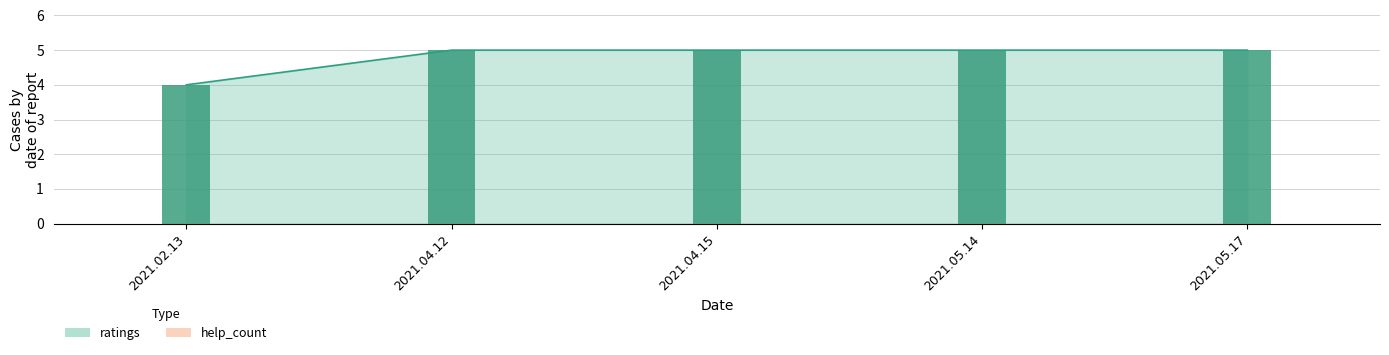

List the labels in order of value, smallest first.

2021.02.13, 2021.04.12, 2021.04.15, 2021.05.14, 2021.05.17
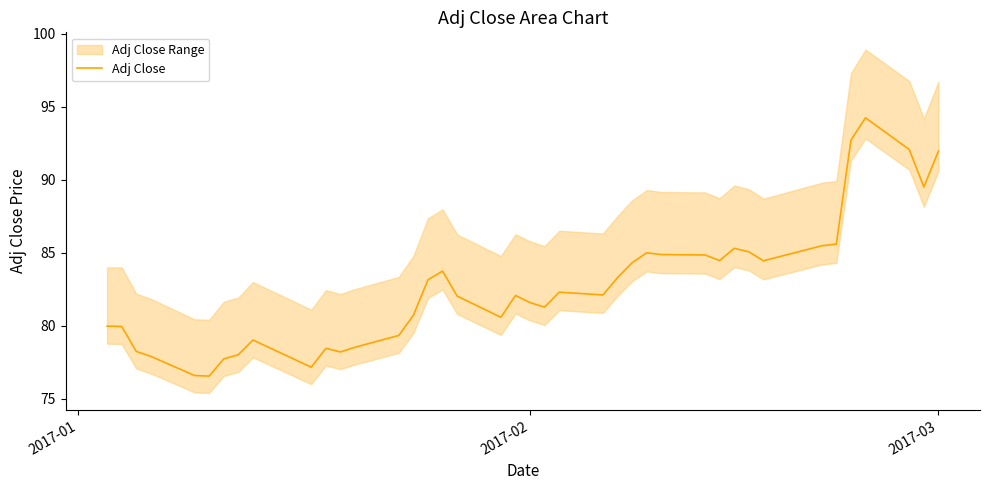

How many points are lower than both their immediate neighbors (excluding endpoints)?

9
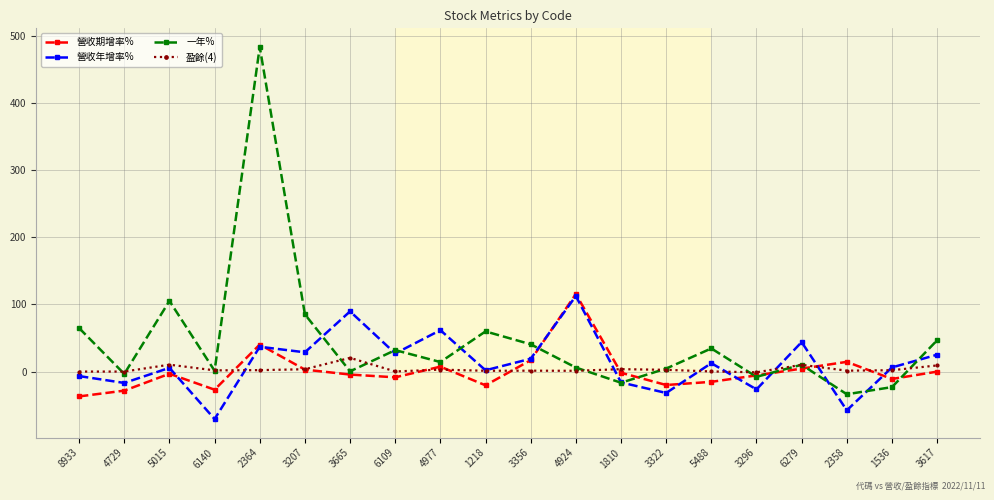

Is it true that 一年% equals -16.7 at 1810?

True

┄┄┄┄┄┄┄┄┄┄┄┄┄┄┄┄┄┄┄┄

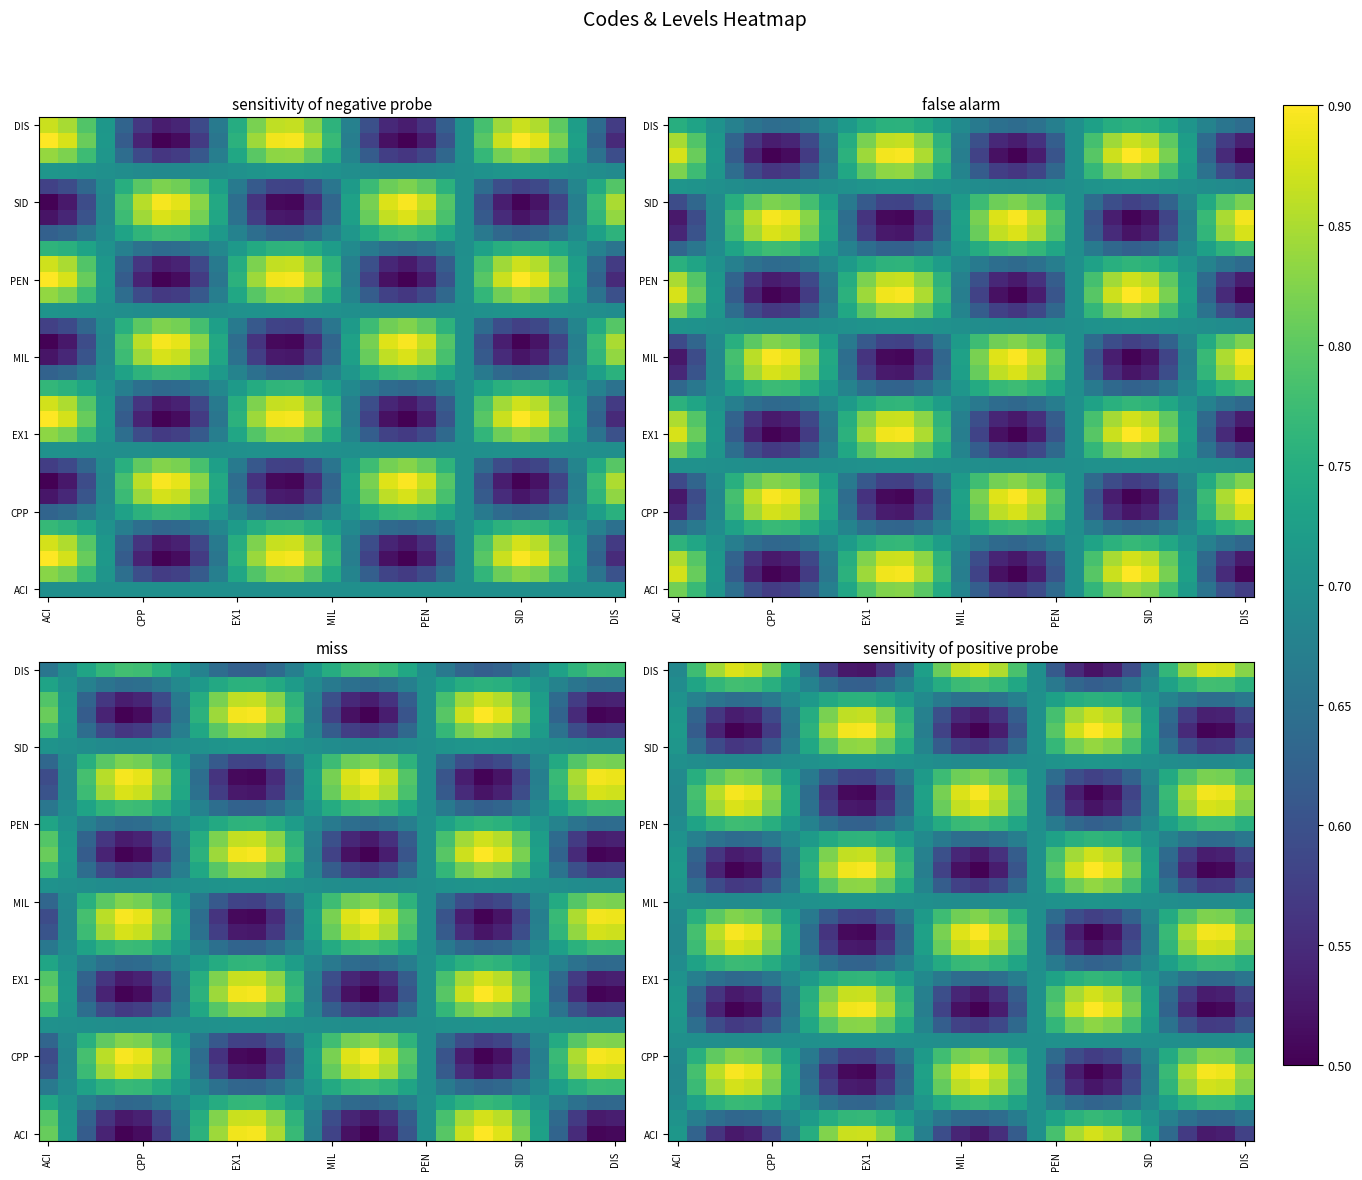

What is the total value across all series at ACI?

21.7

┄┄┄┄┄┄┄┄┄┄┄┄┄┄┄┄┄┄┄┄

(PROBLEM TO SOLVE)
Copy out every line from the one containing "List the labels" to the one containing "Is it true that 一年% equals -16.7 at 1810?", including both. Leave the pictures out of your answer.

(SOLUTION TO THIS EXERCISE)
List the labels in order of value, smallest first.

2021.02.13, 2021.04.12, 2021.04.15, 2021.05.14, 2021.05.17

How many points are lower than both their immediate neighbors (excluding endpoints)?

9

Is it true that 一年% equals -16.7 at 1810?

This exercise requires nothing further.